Privacy can survive online publicity: Supreme Court restores ‘celebrity threesome’ injunction

May 19th, 2016

The Supreme Court has today given judgment in PJS v News Group Newspapers [2016] UKSC 26. It has overturned by a majority (Lords Mance, Neuberger, Reed and Lady Hale) the Court of Appeal’s judgment of 18 April 2015 in the ‘celebrity threesome’ case and restored the interim reporting injunction pending trial. It concluded that, notwithstanding internet publications and articles in the press outside of this jurisdiction, it was not pointless to maintain the interim injunction, and that no genuine public interest in this story had yet been demonstrated.

Anya Proops posted on the Court of Appeal’s judgment: see here. She commented on blurred dividing lines between the private and public spheres. The Supreme Court’s judgment shows that there can be blurred dividing lines between different types of public sphere. In particular: just because information is public on the internet, it does not follow that it should be made public everywhere, such as in the print media. In that sense, the Supreme Court has reinforced the principle of privacy, even where its value has been undermined in practice. It has refused to allow the online ‘wild west’ to wipe out the law of privacy.
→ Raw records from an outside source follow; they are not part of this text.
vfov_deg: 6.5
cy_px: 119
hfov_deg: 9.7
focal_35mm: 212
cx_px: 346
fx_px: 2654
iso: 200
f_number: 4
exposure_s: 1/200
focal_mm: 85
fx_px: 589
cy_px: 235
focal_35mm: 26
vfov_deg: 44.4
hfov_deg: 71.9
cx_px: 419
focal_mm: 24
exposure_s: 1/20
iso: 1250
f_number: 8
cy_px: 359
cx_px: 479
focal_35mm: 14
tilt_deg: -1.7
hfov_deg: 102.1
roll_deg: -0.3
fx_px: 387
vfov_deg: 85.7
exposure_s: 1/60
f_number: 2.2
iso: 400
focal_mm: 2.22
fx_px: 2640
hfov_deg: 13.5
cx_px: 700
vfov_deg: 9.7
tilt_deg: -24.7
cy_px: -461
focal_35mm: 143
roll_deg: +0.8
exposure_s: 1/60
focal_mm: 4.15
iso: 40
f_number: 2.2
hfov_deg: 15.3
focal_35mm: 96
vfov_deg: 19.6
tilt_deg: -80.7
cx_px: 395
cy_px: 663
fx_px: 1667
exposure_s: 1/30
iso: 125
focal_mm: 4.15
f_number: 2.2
The crucial error by the Court of Appeal related to section 12 of the Human Rights Act 1998, which provides (at subsection 3) that a pre-publication injunction should not be granted “unless the court is satisfied that the applicant is likely to establish that the publication should not be allowed”, and (at subsection 4) particular regard should be had to freedom of expression, the public availability of the information and the public interest in its publication. The Court of Appeal erred in directing itself that section 12 “enhances the weight which Article 10 rights carry in the balancing exercise”. The correct position is that, even at the interlocutory stage, neither Article 8 nor Article 10 has preference over the other. The competing justifications for interfering with each of those rights must be scrutinised intensely and a balance struck.

As to the balance in this case, the Supreme Court concluded that, whereas the Court of Appeal considered there to be “limited” public interest in this story, there was in reality no genuine public interest (as opposed to public titillation which may sell newspapers).
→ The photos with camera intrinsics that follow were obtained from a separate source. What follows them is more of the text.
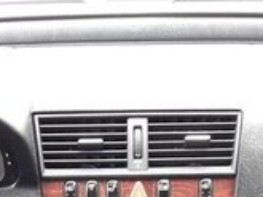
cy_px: 366
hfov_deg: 17.5
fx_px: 852
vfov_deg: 12.1
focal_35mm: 112
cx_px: 99
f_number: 1.9
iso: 125
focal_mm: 3.7
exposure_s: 1/33
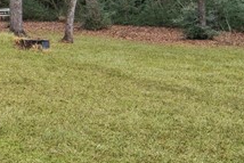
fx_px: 1031
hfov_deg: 12.4
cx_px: -182
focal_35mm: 152
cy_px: 15
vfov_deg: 9.0
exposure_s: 1/80
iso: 100
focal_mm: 30
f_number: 7.1
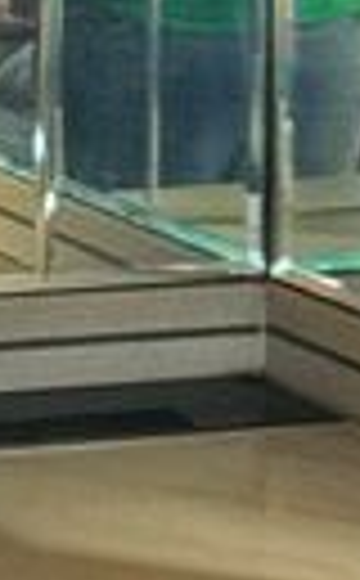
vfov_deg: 10.7
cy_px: -54
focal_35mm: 194
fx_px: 3063
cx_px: -742
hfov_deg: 6.2
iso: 250
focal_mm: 5.4
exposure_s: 1/170
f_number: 1.8
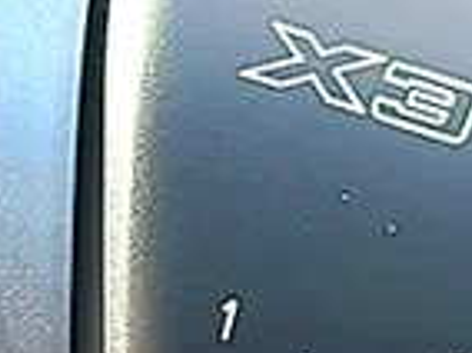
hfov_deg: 9.3
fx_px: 2886
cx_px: 70
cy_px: 258
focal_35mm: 212
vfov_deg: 7.0
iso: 80
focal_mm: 6.86
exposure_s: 1/184
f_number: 1.78
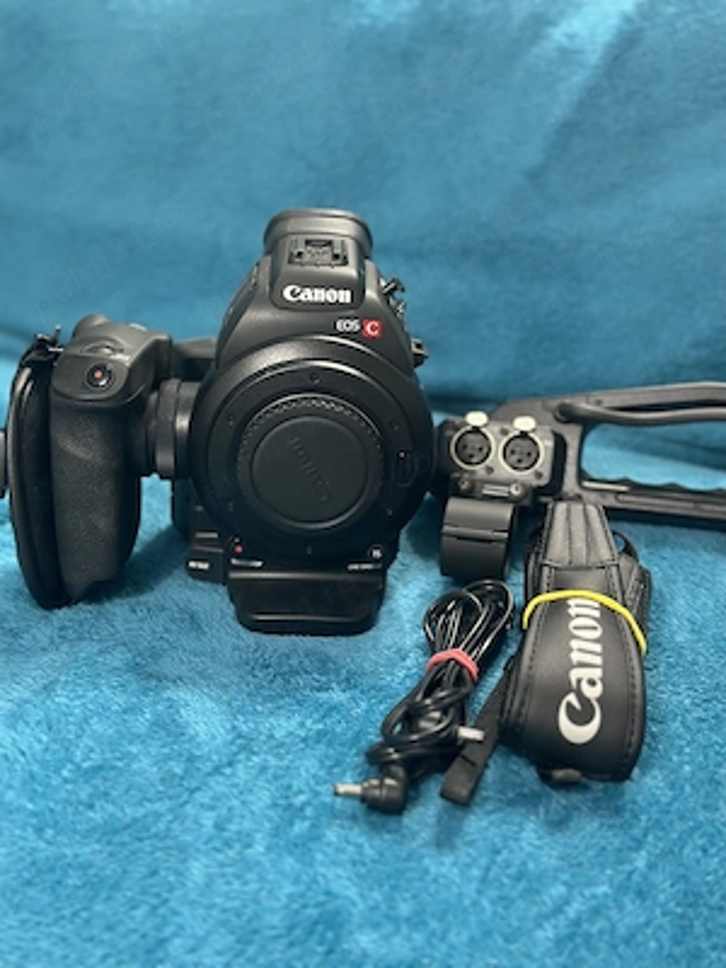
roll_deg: -3.6
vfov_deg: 39.7
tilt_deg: -28.6
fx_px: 1342
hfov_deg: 30.3
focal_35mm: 48
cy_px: 484
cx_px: 363
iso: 400
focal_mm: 6.86
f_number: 1.78
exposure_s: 1/33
Despite extensive internet coverage, the publication of this story in the print and mainstream media in this country would cause significant incremental damage to the applicant’s privacy, as well as to his children. The Court of Appeal had underestimated those factors. As regards the impact on the children, see in particular Lady Hale’s – partially redacted – judgment. Furthermore, damages would not be an effective alternative remedy for the applicant here.

The Supreme Court’s view was that a permanent injunction was likely to be granted in these circumstances.

The Supreme Court also endorsed the principles from authorities in similar cases, such as the CTB footballer ‘super injunction’ case. Purely private sexual encounters (even involving multiple people or adultery) do not, without more, attract public interest in publication. Disclosure or publication of such information will, on the face of it, constitute the tort of invasion of privacy. Repeated disclosures of even publicly known information can be further torts in their own right.

Here are some other noteworthy observations:

“… the law is there to protect the legitimate interests of those whose conduct may appear unappealing, as well as of children with no responsibility for such conduct” (Lord Mance at [2]);

“In these circumstances, it may be that the mere reporting of sexual encounters of someone like the appellant, however well known to the public, with a view to criticising them does not even fall within the concept of freedom of expression under article 10 at all. But, accepting that article 10 is not only engaged but capable in principle of protecting any form of expression, these cases clearly demonstrate that this type of expression is at the bottom end of the spectrum of importance (compared, for example, with freedom of political speech or a case of conduct bearing on the performance of a public office)” (Lord Mance at [24]);

“… the internet and other electronic developments are likely to change our perceptions of privacy as well as other matters – and may already be doing so. The courts must of course be ready to consider changing their approach when it is clear that that approach has become unrealistic in practical terms or out of touch with the standards of contemporary society. However, we should not change our approach before it is reasonably clear that things have relevantly changed in a significant and long-term way” (Lord Neuberger at [70]).

There are also namechecks for King Canute, John Wilkes and the old “the law is an ass” adage. As to the latter, Lord Neuberger’s observation (see the paragraph above) suggests that the law might not be such a stubborn ass after all. It is willing to adapt to the realities of the internet age and will not cling to artificially absolute privacy principles indefinitely. Privacy principles must be flexed in the face of online realities, but they need not be altogether destroyed.